As holdings de Bitcoin da Goldman Sachs revelam uma perda não realizada de 45%
Mehab Qureshi
Qua, 11 de fevereiro de 2026 às 10:26 AM GMT+9 3 min de leitura
Neste artigo:
BTC-USD -1,93%
GS +0,57%
IBIT -2,84%
BLK +0,73%
As holdings de Bitcoin reportadas pela Goldman Sachs caíram 45% desde a sua última apresentação regulatória, uma descida quase inteiramente impulsionada pela queda do preço do Bitcoin.
Com base nas divulgações do Formulário 13F do quarto trimestre de 2025, a Goldman Sachs possui exposição indireta a aproximadamente 13.741 Bitcoin através de fundos negociados em bolsa (ETFs) de Bitcoin à vista.

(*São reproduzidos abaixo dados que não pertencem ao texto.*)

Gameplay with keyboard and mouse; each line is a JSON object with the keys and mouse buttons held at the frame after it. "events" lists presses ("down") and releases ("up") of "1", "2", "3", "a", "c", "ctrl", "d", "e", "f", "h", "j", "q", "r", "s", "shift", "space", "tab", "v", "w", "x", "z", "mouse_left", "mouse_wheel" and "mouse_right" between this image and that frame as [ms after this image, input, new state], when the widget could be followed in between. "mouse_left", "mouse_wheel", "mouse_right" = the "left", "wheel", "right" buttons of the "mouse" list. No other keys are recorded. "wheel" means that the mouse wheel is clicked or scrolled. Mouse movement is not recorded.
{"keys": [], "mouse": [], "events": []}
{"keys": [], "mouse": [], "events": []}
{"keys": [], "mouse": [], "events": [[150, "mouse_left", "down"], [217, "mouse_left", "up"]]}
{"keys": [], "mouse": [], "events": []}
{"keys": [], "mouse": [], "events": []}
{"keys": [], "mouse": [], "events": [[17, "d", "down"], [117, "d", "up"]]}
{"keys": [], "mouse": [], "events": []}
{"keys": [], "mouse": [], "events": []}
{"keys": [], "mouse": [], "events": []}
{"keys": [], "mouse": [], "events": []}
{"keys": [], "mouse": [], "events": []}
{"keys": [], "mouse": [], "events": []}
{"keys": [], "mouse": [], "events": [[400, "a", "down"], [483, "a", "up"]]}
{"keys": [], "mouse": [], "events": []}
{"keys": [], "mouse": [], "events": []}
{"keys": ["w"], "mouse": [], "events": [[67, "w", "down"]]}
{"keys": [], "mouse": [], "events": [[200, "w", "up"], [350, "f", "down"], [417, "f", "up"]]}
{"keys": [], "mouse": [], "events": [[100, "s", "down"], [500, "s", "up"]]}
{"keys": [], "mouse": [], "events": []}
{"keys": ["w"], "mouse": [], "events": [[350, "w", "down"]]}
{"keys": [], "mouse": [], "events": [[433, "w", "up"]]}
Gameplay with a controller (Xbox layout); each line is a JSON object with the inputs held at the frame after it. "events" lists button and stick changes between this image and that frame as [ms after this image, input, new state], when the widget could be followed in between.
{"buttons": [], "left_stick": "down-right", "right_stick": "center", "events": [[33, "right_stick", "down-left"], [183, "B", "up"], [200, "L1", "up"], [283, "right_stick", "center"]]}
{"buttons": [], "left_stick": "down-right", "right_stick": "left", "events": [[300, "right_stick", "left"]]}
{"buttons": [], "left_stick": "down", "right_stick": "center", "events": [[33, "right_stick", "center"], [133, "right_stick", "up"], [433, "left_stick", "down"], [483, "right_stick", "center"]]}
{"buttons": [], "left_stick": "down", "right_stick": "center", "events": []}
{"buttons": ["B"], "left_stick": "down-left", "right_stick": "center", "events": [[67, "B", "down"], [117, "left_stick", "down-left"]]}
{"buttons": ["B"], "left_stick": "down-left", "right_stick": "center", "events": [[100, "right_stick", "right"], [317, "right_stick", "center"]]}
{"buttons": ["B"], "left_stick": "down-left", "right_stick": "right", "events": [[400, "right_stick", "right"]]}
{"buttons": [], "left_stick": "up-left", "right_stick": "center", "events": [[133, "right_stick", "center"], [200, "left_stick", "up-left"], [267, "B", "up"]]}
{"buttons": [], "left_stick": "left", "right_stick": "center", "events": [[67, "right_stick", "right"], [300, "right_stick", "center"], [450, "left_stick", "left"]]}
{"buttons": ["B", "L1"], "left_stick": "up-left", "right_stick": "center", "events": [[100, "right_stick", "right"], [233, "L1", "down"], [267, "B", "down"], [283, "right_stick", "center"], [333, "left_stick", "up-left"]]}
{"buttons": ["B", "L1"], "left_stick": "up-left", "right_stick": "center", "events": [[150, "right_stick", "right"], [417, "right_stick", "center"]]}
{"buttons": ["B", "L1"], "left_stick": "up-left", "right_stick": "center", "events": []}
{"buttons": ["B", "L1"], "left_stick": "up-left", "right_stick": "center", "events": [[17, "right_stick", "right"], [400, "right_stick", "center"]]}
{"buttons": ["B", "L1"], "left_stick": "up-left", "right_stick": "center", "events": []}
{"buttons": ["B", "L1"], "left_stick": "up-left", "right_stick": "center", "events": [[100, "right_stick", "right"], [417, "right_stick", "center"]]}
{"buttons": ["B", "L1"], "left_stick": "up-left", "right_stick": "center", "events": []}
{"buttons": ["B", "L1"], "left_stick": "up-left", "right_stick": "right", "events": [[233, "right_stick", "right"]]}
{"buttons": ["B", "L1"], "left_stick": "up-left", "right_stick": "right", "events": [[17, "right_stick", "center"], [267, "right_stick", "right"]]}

Na altura da apresentação, essas holdings estavam avaliadas em cerca de 1,71 mil milhões de dólares, refletindo preços de Bitcoin próximos aos máximos do ciclo no final do ano passado.
Com o preço atual do Bitcoin em cerca de 68.700 dólares, a mesma exposição vale agora cerca de 944 milhões de dólares, implicando uma diminuição de aproximadamente 766 milhões de dólares, ou cerca de 45%, apenas devido ao movimento do mercado.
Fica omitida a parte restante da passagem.